* **WHAT YOU ARE ASKED TO DO**: Return the complete listing exactly as it reads, with each picture removed.

* **SUPPLIED INFORMATION**:

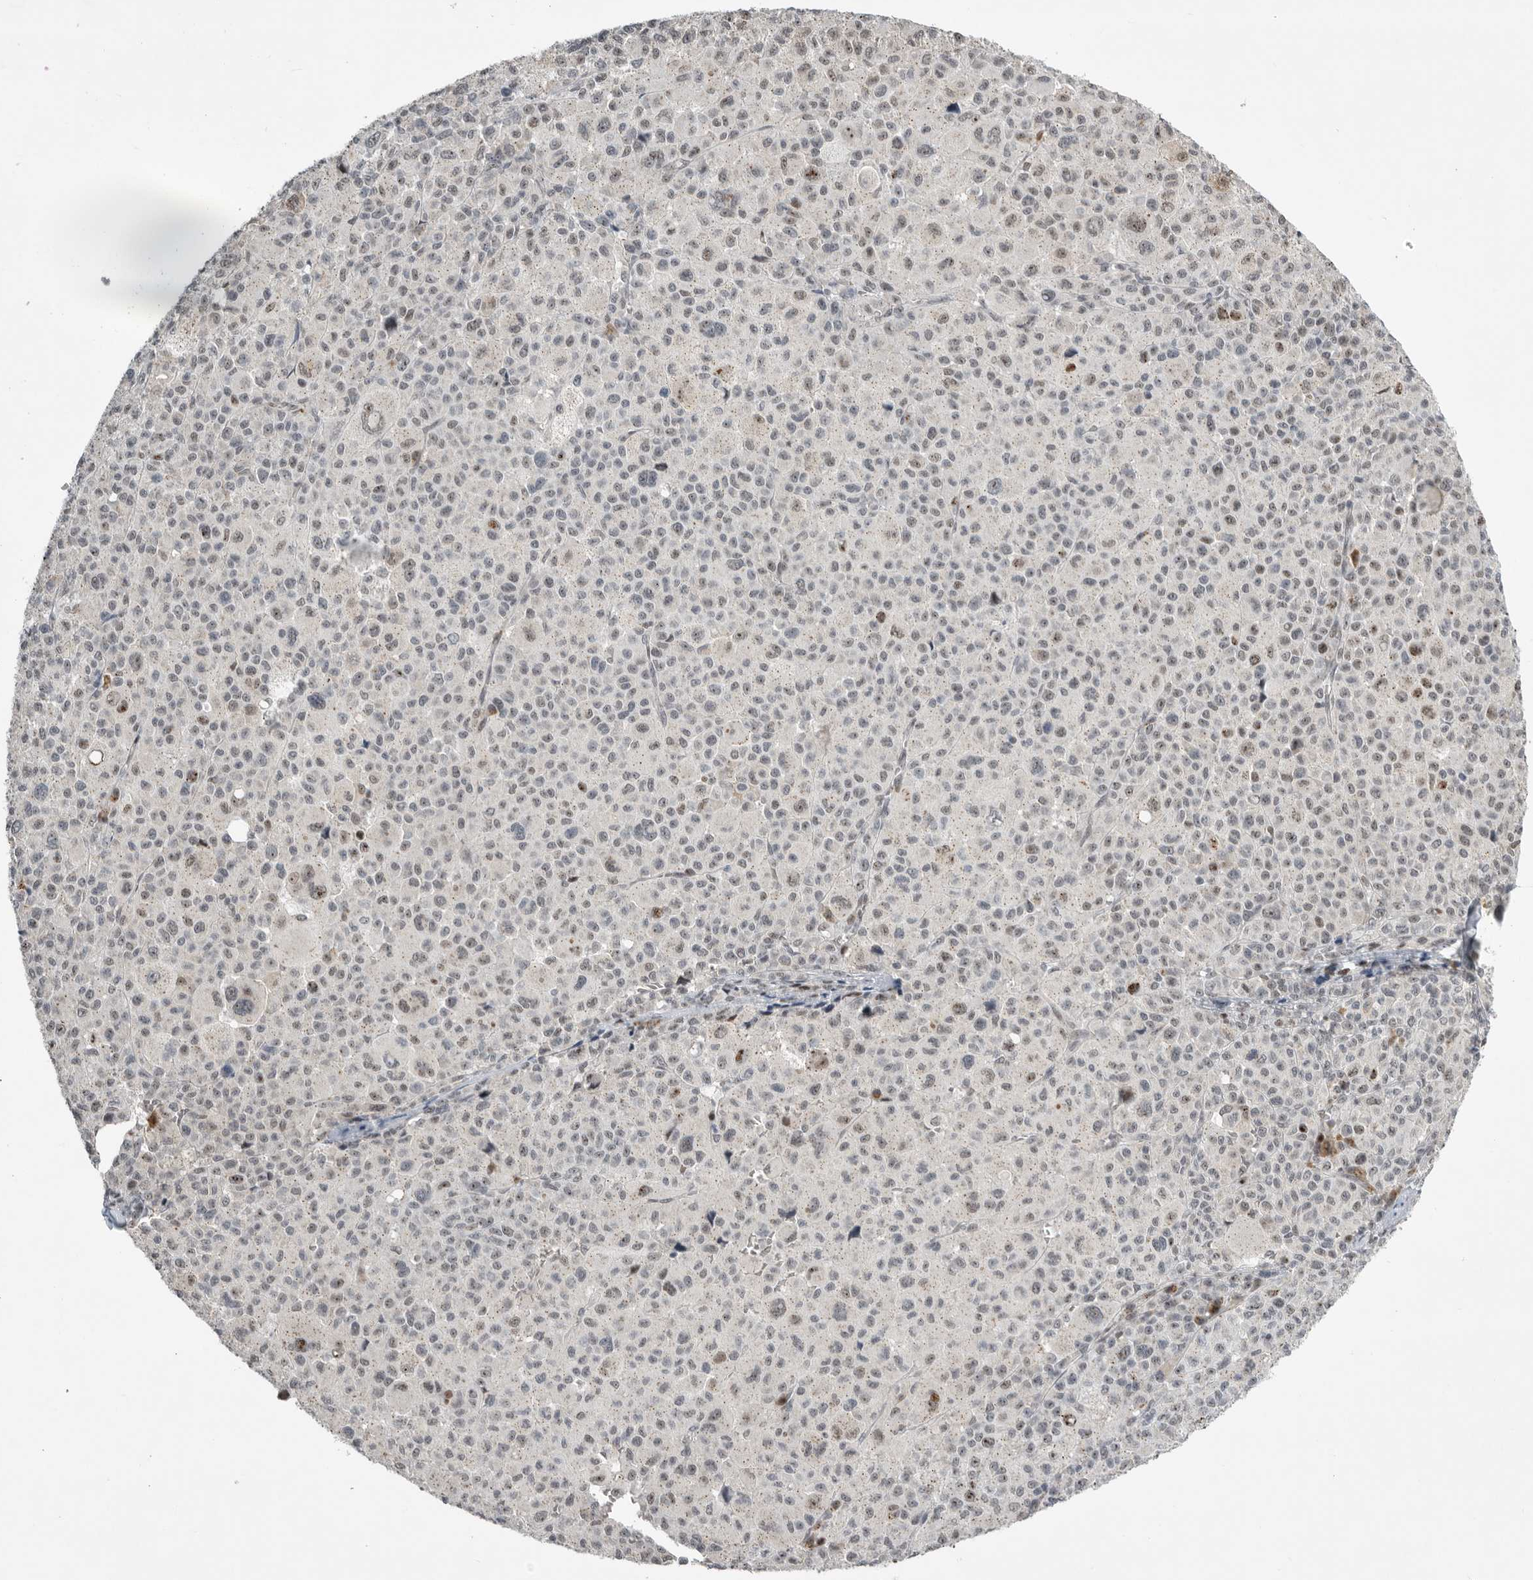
{"staining": {"intensity": "moderate", "quantity": "<25%", "location": "nuclear"}, "tissue": "melanoma", "cell_type": "Tumor cells", "image_type": "cancer", "snomed": [{"axis": "morphology", "description": "Malignant melanoma, Metastatic site"}, {"axis": "topography", "description": "Skin"}], "caption": "Immunohistochemical staining of malignant melanoma (metastatic site) exhibits low levels of moderate nuclear staining in approximately <25% of tumor cells. Immunohistochemistry stains the protein in brown and the nuclei are stained blue.", "gene": "PCMTD1", "patient": {"sex": "female", "age": 74}}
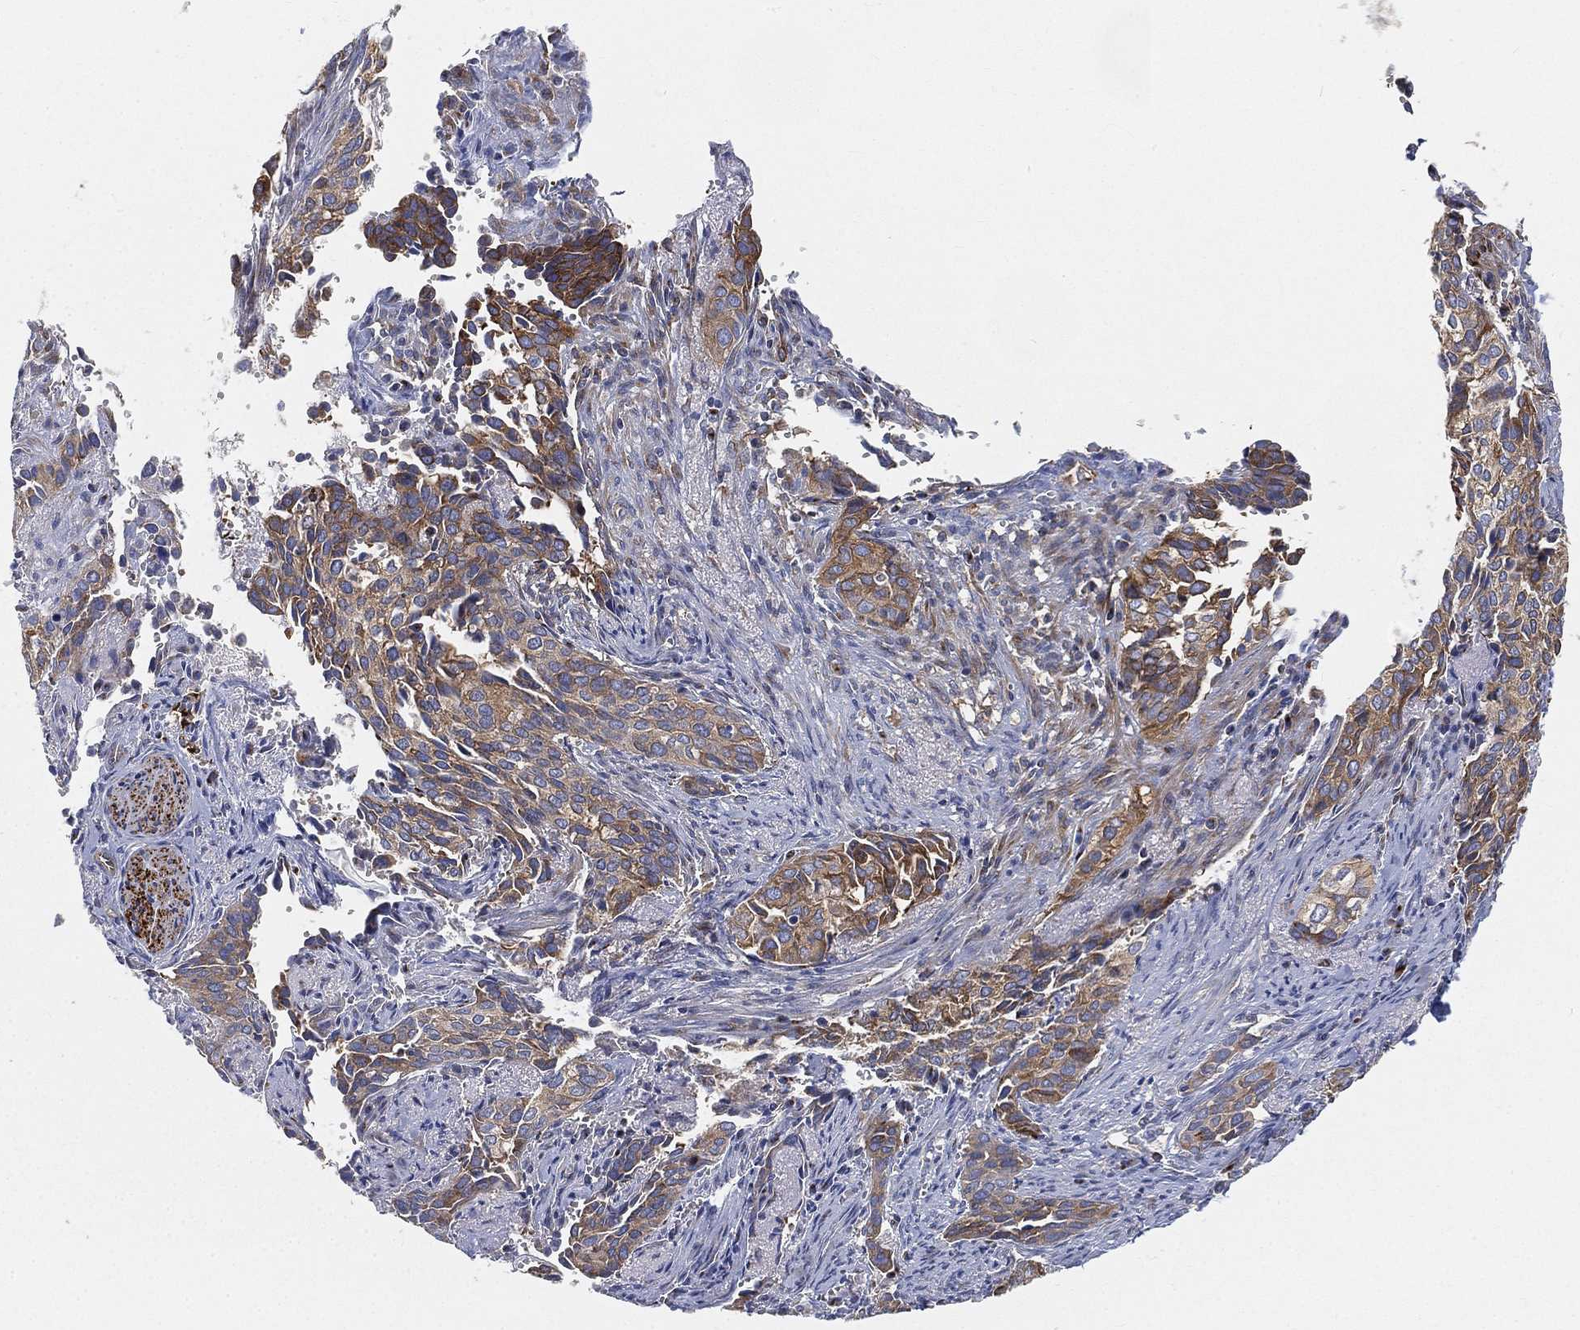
{"staining": {"intensity": "strong", "quantity": "<25%", "location": "cytoplasmic/membranous"}, "tissue": "cervical cancer", "cell_type": "Tumor cells", "image_type": "cancer", "snomed": [{"axis": "morphology", "description": "Squamous cell carcinoma, NOS"}, {"axis": "topography", "description": "Cervix"}], "caption": "The image reveals a brown stain indicating the presence of a protein in the cytoplasmic/membranous of tumor cells in squamous cell carcinoma (cervical).", "gene": "TMEM25", "patient": {"sex": "female", "age": 29}}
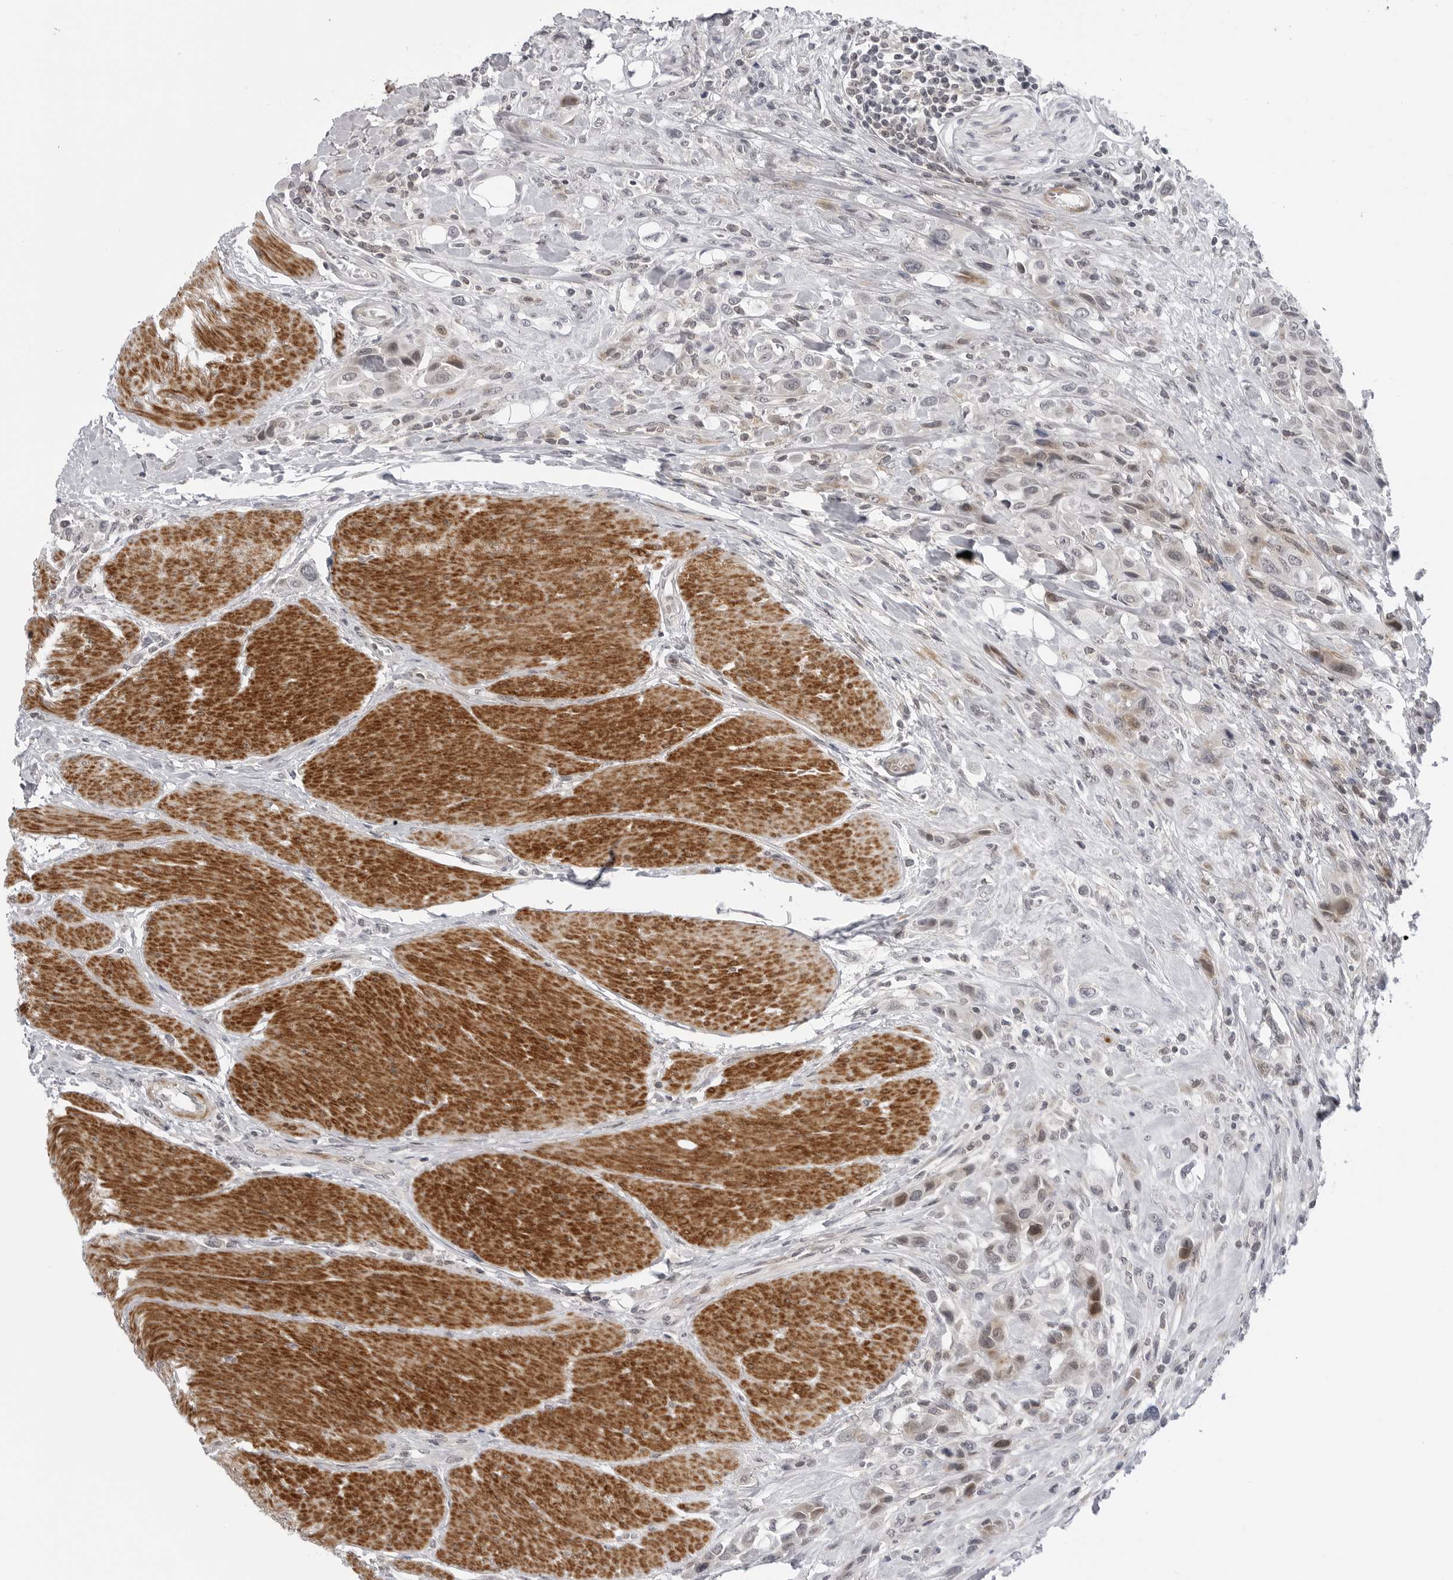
{"staining": {"intensity": "weak", "quantity": "<25%", "location": "cytoplasmic/membranous"}, "tissue": "urothelial cancer", "cell_type": "Tumor cells", "image_type": "cancer", "snomed": [{"axis": "morphology", "description": "Urothelial carcinoma, High grade"}, {"axis": "topography", "description": "Urinary bladder"}], "caption": "Immunohistochemistry image of urothelial cancer stained for a protein (brown), which displays no expression in tumor cells. The staining was performed using DAB (3,3'-diaminobenzidine) to visualize the protein expression in brown, while the nuclei were stained in blue with hematoxylin (Magnification: 20x).", "gene": "ADAMTS5", "patient": {"sex": "male", "age": 50}}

* **OUTPUT OF THE EXERCISE**:
{"staining": {"intensity": "moderate", "quantity": "<25%", "location": "nuclear"}, "tissue": "melanoma", "cell_type": "Tumor cells", "image_type": "cancer", "snomed": [{"axis": "morphology", "description": "Malignant melanoma, Metastatic site"}, {"axis": "topography", "description": "Skin"}], "caption": "Immunohistochemical staining of malignant melanoma (metastatic site) exhibits low levels of moderate nuclear staining in approximately <25% of tumor cells. Immunohistochemistry stains the protein in brown and the nuclei are stained blue.", "gene": "PCMTD1", "patient": {"sex": "female", "age": 74}}
{"staining": {"intensity": "strong", "quantity": "<25%", "location": "cytoplasmic/membranous"}, "tissue": "cervical cancer", "cell_type": "Tumor cells", "image_type": "cancer", "snomed": [{"axis": "morphology", "description": "Squamous cell carcinoma, NOS"}, {"axis": "topography", "description": "Cervix"}], "caption": "The image reveals a brown stain indicating the presence of a protein in the cytoplasmic/membranous of tumor cells in squamous cell carcinoma (cervical).", "gene": "TMEM25", "patient": {"sex": "female", "age": 29}}
{"staining": {"intensity": "weak", "quantity": "<25%", "location": "cytoplasmic/membranous"}, "tissue": "urothelial cancer", "cell_type": "Tumor cells", "image_type": "cancer", "snomed": [{"axis": "morphology", "description": "Urothelial carcinoma, High grade"}, {"axis": "topography", "description": "Urinary bladder"}], "caption": "Immunohistochemistry image of urothelial cancer stained for a protein (brown), which displays no expression in tumor cells. The staining was performed using DAB (3,3'-diaminobenzidine) to visualize the protein expression in brown, while the nuclei were stained in blue with hematoxylin (Magnification: 20x).", "gene": "ADAMTS5", "patient": {"sex": "male", "age": 50}}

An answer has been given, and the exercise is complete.